The new tax breaks come in the form of cellulosic biofuel credits, he noted, which “can be applied in future years, slashing tax bills perhaps as late as 2015.”

Mufson, by the way, did not use the phrase “Son of Black Liquor” as first the The Vancouver Sun and now Dead Tree Edition do in reference to the cellulosic biofuel giveaway. But that’s exactly what today’s article is about. (I should know; I provided him with links to financial reports and other background information for the article.)

The article highlights the odd IRS ruling that made pulp manufacturers eligible for Cellulosic Biofuel Producer Credits and details how some companies have already collected hundreds of millions of dollars.

Mufson cites a Congressional Budget Office estimate that the original black liquor credits were worth $4 billion to the U.S. pulp and paper industry – an erroneous estimate that CBO has never corrected. Publicly traded companies reported more than $6 billion in payouts from that program, and privately held companies probably raked in at least a couple of billion more.

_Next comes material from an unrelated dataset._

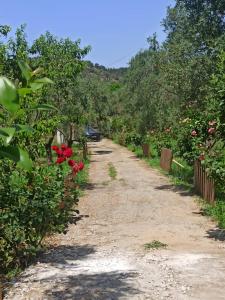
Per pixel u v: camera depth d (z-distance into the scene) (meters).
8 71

For months, it seemed that only Dead Tree Edition and a couple of environmental groups were writing about the black liquor credits. But the Washington Post article is just the latest in a recent string of mentions from various media, including:
  • Energy Déjà Vu: Obama Must Break with Failed U.S. Policies: The original black liquor credits were the "most scandalous" of pork-barrel energy programs, Yale professor Michael Graetz wrote yesterday, because they "increased, rather than reduced, petroleum use, while bestowing about $8 billion of government largesse on the paper industry from 2007 to 2009."
  • Biorefining deals underway, project financing picks up: "The black liquor and the so-called son of black liquor credits have incentivized pulp and paper mills to burn their spent cooking liquor for energy rather than find other outlets," Biorefining magazine said last week.
  • Pulp, Paper Companies Amend Tax Returns: "The cellulosic biofuels industry might produce a maximum of 17 million gallons this year, but the pulp and paper industry continues to be the biggest benefactor of advanced tax credits meant to spur renewable fuels, with pulp and paper companies working to recoup billions in tax credits by amending prior-year tax returns," DTN/The Progressive Farmer reported last month.
  • Black Liquor Credits Still Flowing: Printing Impressions' environmental columnist (and long-time friend of Dead Tree Edition) Gail Nickel-Kailing, summed up the black liquor credits aptly a month ago: "Suffice it to say, that if there is a loophole to be found, there is someone (or more) lined up to take full advantage of it."
  • And then there's the quotation from a British Columbia newspaper this month about a 1963 boiler explosion at a pulp mill: “The liquid [nicknamed black liquor] inside is a very caustic acid, so they said that it was even hard to identify the dead because they turned black and it started to eat away their flesh.”